I make fun of worship songs.
There. I said it. Sure, I know, everyone has an annoying
habit. Mine just happens to be sacrilegious.
I’ve ruined several worship songs (and even—gasp!—a few
hymns) for my friends by making sarcastic comments related to lines of fluff or
bad poetry.
One of my favorite little gems is in the song “He Loves Us”:
“If grace is an ocean, we’re all sinking.” It makes me picture a giant
whirlpool of death, which is not the image that usually comes to mind when I
think of Jesus saving us. I mean, if grace is a riptide ocean, who’s the
lifeguard, Satan?
(I’m probably alienating a large portion of my audience. So
let me make this disclaimer: I do believe He loves us, oh how He loves us, oh
how He loves us, oh how He loves. I’m just not crazy about the song, whether or
not the version contains the “sloppy wet kiss” line.)

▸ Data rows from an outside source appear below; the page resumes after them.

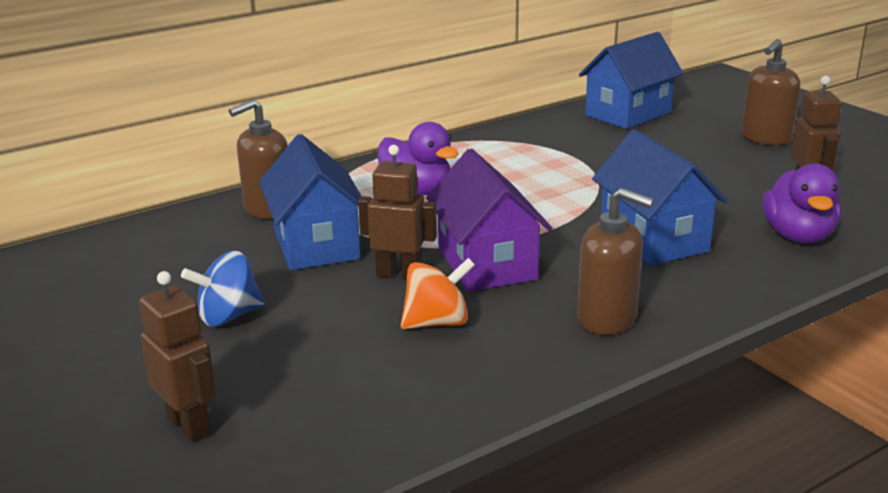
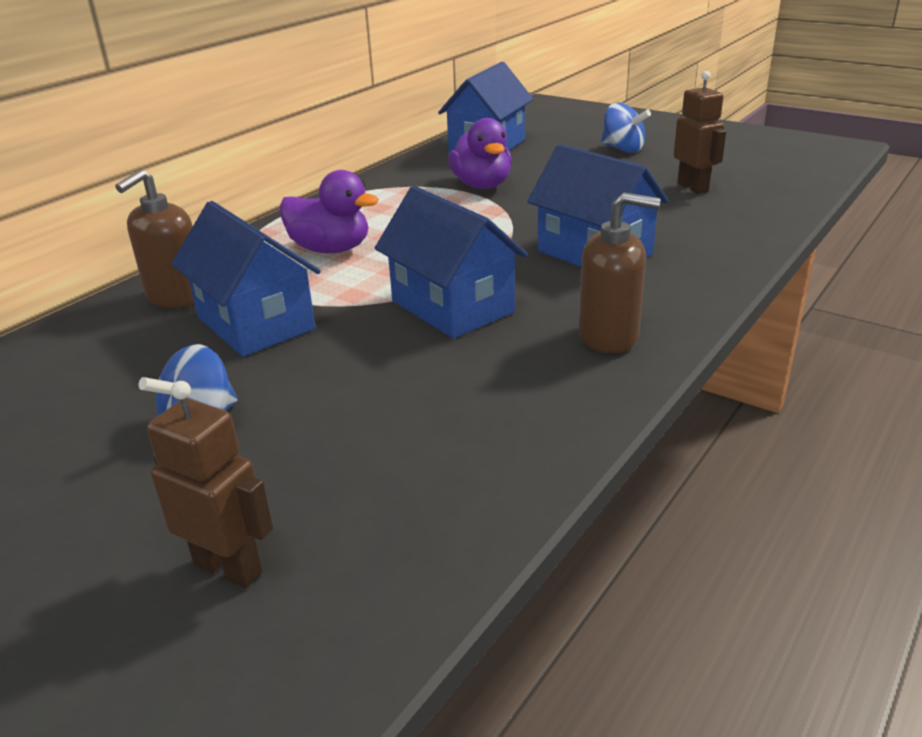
camera: 20 degrees left, 5 degrees up
brown robot [358,145,437,279] -> none
orange spinning top [401,258,475,329] -> none
purple house [426,149,552,292] -> blue house [375,186,528,339]
brown soap dispenser [741,39,800,145] -> blue spinning top [601,103,651,153]
purple duck [762,164,841,243] -> purple duck moved to [448,118,512,189]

The people who defend the line tell me it shows that God’s
grace is vast and overwhelming. At which point I snobbishly point to a stanza
in “The Love of God”: “Could we with ink the ocean fill / And were the skies of
parchment made / Were every stalk on earth a quill / And every man a scribe by
trade / To write the love of God above / Would drain the ocean dry / Nor could
the scroll contain the whole / Though stretched from sky to sky.” And I say
something like, “Top that, Chris Tomlin.”
They’re right, though. God’s grace is vast and overwhelming
and beyond our comprehension and description. Maybe it’s a little bigger, a
little more dangerous, than we like to let on.